### Fragmento del documento

============================================================

Abierta y perdurable la obra entera de Günter Grass. En ella sobrevive.

lunes, abril 06, 2015

La comida de los físicos y el vino del verdugo



Los tres físicos con la directora del sanatorio mental Les Cerisiers


Veo Los físicos, (1964), película basada en la célebre obra de Friedrich Dürrenmatt. La dirigió Fritz Umgelter, quien le fue totalmente fiel a la comedia que el suizo publicara en 1962, en tiempos de aquella guerra fría que estuvo a punto de calentarse. Salvo algunas escenas, la película es también teatro, sin dejar de ser cine, y es que la paradoja es inseparable del absurdo. Y de Dürrenmatt, por supuesto.

============================================================

### Consigna
Responde con los datos del texto sobre la película Los físicos:
(a) ¿Quién dirigió la película?
(b) ¿En qué año publicó Dürrenmatt la comedia?
(c) Según el pie de la imagen, ¿con quién aparecen los tres físicos?
El listado es material aparte y no tiene que ver con el texto anterior.

### Material extraído
============================================================

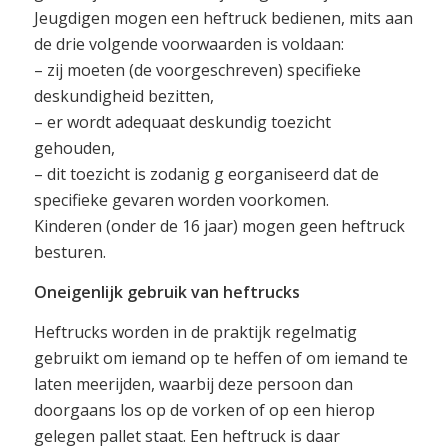
Jeugdigen mogen een heftruck bedienen, mits aan
de drie volgende voorwaarden is voldaan:
– zij moeten (de voorgeschreven) specifieke
deskundigheid bezitten,
– er wordt adequaat deskundig toezicht
gehouden,
– dit toezicht is zodanig g eorganiseerd dat de
specifieke gevaren worden voorkomen.
Kinderen (onder de 16 jaar) mogen geen heftruck
besturen.
Oneigenlijk gebruik van heftrucks
Heftrucks worden in de praktijk regelmatig
gebruikt om iemand op te heffen of om iemand te
laten meerijden, waarbij deze persoon dan
doorgaans los op de vorken of op een hierop
gelegen pallet staat. Een heftruck is daar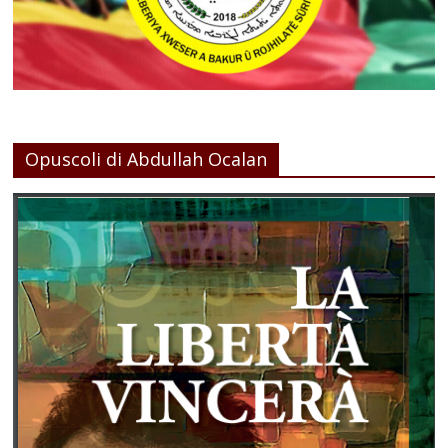
Opuscoli di Abdullah Ocalan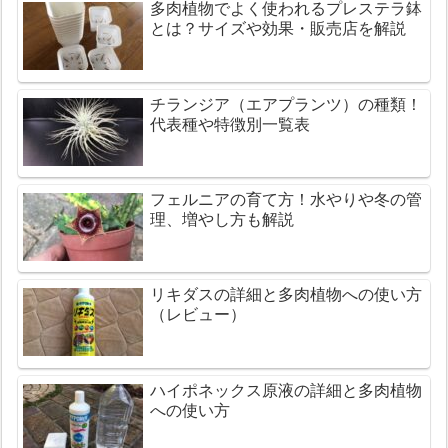
多肉植物でよく使われるプレステラ鉢
とは？サイズや効果・販売店を解説
チランジア（エアプランツ）の種類！
代表種や特徴別一覧表
フェルニアの育て方！水やりや冬の管
理、増やし方も解説
リキダスの詳細と多肉植物への使い方
（レビュー）
ハイポネックス原液の詳細と多肉植物
への使い方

============================================================

### Respuesta del ejercicio
(a) Fritz Umgelter.
(b) En 1962.
(c) Con la directora del sanatorio mental Les Cerisiers.